What, however, is exactly meant by childishness in woman? Her many and various characteristics which resemble those of children: her affectations, moods, “idle tears,” sillinesses, her power of make-believe, displays of temper for no discernible reason, her love of being petted and spoilt ~ in fine, all those inclinations, attitudes and emotions which are peculiar to children and which can most inoffensively, expressively, and briefly be described by the one word ~ childish.

But this is by no means to imply that men are not also childish ~ in their own way. I submit, in fact, that neither sex is prepared to recognise its own childishness, but only that of the other, and the result is much misunderstanding and conjugal tedium. A man may ~ childishly ~ spend the afternoon alternating between the two pleasures of hitting a ball and recovering it, and then come home and be irked by his wife who wants ~ childishly ~ to spend the evening exchanging endearments, or talking very small talk, or enthusing over the baby’s latest dental achievement. The trouble is that a husband is apt to regard his wife’s forms of childishness as trivial, and so, instead of being as tolerant towards them as he expects her to be towards his own ~ which, by the way, he naturally does not regard as childish at all ~ he ignores them and refuses to be a party to their gratification. If he is an intellectual type of man, he may perhaps bury his nose in the pages of some unchildish book, leaving his wife to look silently on, and to wonder why clever men can at times be so infinitely boring.

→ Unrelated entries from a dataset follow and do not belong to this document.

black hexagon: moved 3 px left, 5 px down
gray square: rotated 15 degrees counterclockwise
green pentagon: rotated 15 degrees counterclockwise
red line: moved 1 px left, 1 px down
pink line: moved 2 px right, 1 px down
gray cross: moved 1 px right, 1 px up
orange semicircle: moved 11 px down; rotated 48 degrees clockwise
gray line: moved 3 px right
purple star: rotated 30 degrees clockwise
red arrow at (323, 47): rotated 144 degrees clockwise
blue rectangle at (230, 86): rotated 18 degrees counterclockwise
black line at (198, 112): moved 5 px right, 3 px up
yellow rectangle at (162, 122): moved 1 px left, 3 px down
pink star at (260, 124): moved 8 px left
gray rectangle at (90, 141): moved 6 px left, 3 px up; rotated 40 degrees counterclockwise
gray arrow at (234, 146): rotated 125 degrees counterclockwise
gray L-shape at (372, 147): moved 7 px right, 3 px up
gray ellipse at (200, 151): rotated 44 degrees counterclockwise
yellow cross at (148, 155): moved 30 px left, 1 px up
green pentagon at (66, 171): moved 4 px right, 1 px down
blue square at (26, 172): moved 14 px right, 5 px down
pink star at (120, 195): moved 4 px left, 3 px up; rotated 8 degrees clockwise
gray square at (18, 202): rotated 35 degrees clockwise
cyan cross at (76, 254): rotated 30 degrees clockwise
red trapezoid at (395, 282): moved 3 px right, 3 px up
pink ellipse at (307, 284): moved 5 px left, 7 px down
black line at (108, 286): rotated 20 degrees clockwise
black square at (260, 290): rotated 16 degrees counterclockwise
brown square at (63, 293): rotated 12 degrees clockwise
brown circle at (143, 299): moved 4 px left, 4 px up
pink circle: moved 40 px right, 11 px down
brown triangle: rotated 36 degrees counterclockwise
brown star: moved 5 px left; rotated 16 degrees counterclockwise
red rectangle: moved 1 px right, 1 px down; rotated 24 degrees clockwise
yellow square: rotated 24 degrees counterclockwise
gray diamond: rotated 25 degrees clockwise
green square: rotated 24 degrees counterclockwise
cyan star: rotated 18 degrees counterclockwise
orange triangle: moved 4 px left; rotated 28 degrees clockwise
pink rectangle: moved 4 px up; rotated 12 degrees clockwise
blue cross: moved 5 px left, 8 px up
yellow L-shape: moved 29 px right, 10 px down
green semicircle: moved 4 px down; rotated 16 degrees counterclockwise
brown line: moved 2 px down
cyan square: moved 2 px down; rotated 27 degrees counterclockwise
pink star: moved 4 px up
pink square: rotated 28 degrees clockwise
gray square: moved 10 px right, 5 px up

There is yet another aspect of the childish in women ~ a pleasant and picturesque one. Like children, they love to play, as it were, at being grown-up. A woman will experience this satisfying sensation if allowed to help her husband with his work; it will make her feel that she is important, needed. Thus, even if that work is of such a nature as to preclude it from really being shared with her, the ingenious husband will find means to convince her that she is helping him none the less: for to cater for the need to be needed is a part of the technique of perfect husbandship.